7. Reduzir a inflamação
Esta atua diretamente nos mecanismos da doença de Alzheimer e no declínio cognitivo, portanto é preciso curar a inflamação, evitando as suas causas, como maus hábitos alimentares e infeções crónicas. A canela, o gengibre, o alho, o tomilho e os legumes de folha verde são anti-inflamatórios poderosos.

8. Tratar o aparelho digestivo
Se o fizer, vai reduzir a inflamação sistémica, melhorar a absorção de nutrientes e reforçar as respostas imunitárias. O açúcar, alimentos com organismos geneticamente modificados, álcool, antibióticos, anti-inflamatórios, stresse, pesticidas, herbicidas e glúten, para quem é alérgico ou intolerante, desencadeiam problemas no intestino.

9. Equilibrar as hormonas
Alcançar os níveis hormonais ideais é fundamental e para isso fale com o seu médico. A homocisteína é uma das mais importantes e a sua normalização consegue-se com a toma de vitamina B6, B12 e ácido fólico.

10. Eliminar toxinas
Estas contribuem para o declínio cognitivo, portanto é importante livrar-se delas. As crucíferas, o abacate, a alcachofra, a beterraba, o gengibre, a toranja, as algas e o azeite são bons alimentos para ajudar a eliminar toxinas, tal como ir à sauna. Por sua vez, os bolores, o mercúrio presente nos peixes, alimentos processados e não biológicos, medicação, álcool e cosméticos contribuem para acumularmos toxinas.

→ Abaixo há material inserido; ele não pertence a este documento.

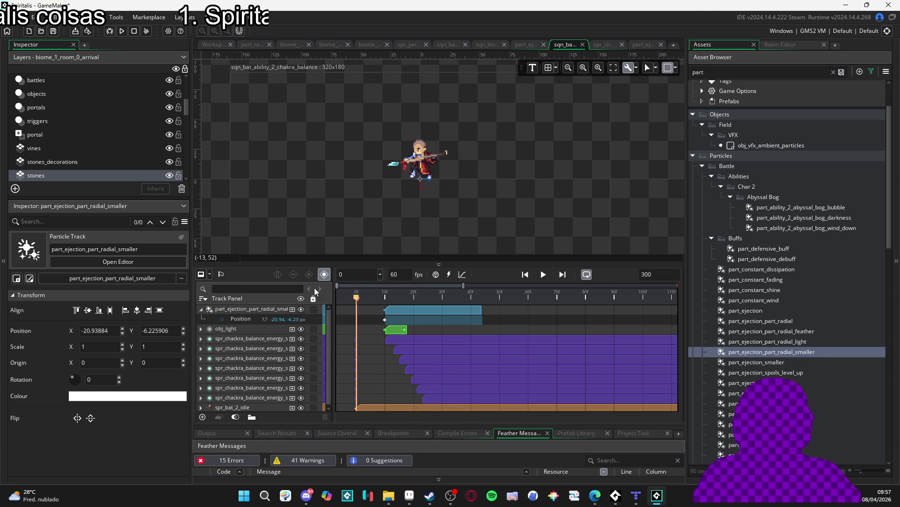
click(380, 299)
key(space)
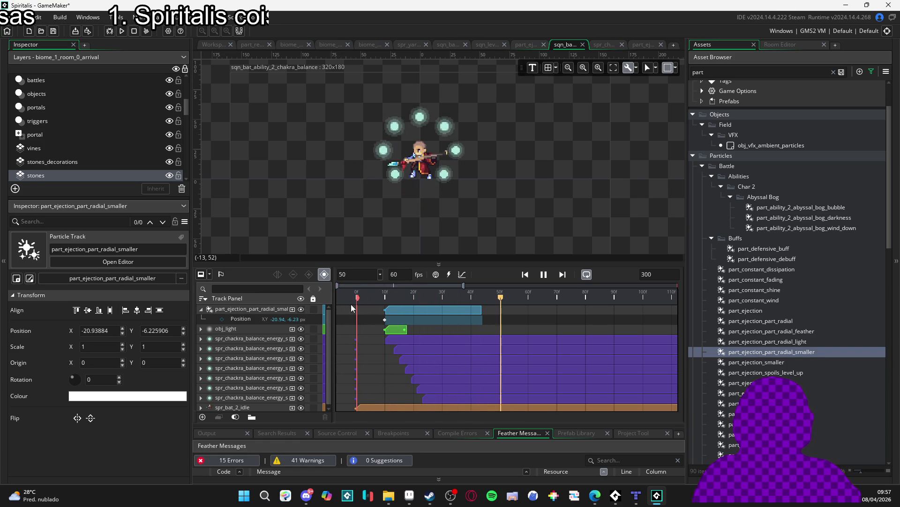
key(space)
key(Home)
key(space)
key(space)
key(Home)
key(space)
key(space)
Inspect the chakra sphere clips and nudge one slightly later on the timeline
ctrl+click(411, 350)
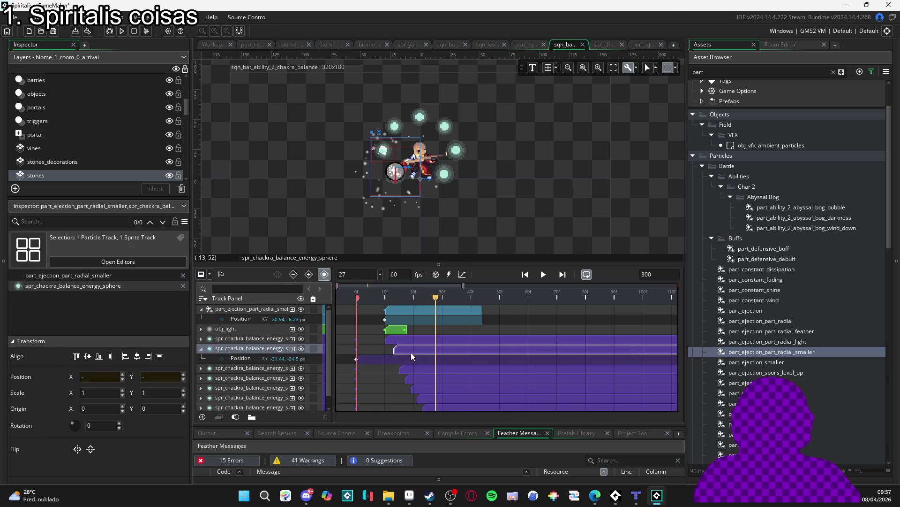
ctrl+click(420, 369)
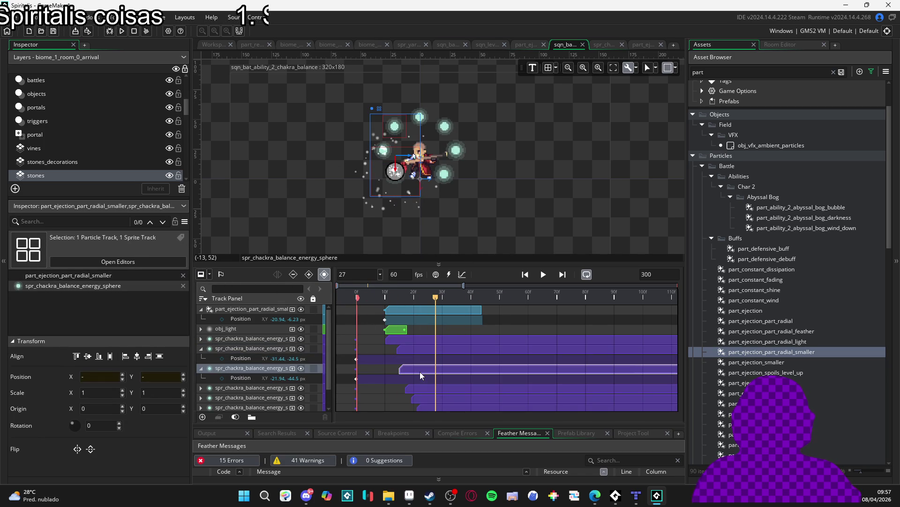
ctrl+click(420, 390)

Atualmente, Bredesen está a treinar cerca de mil médicos e profissionais de saúde de dez países para que mais pessoas possam receber este tratamento. No entanto, há uma parte da comunidade médica que ainda não aceita este protocolo. Preferem continuar com a medicação que já sabem não funcionar, atrasam um pouco a regressão da doença, mas não resolvem o problema e depressa os doentes voltam a piorar”, sublinha o neurocientista.

Dale E. Bredesen deseja que no futuro “todos os países adotem este método para prevenir a doença. Não é difícil e poderá reduzir os elevados custos da demência em muitos deles”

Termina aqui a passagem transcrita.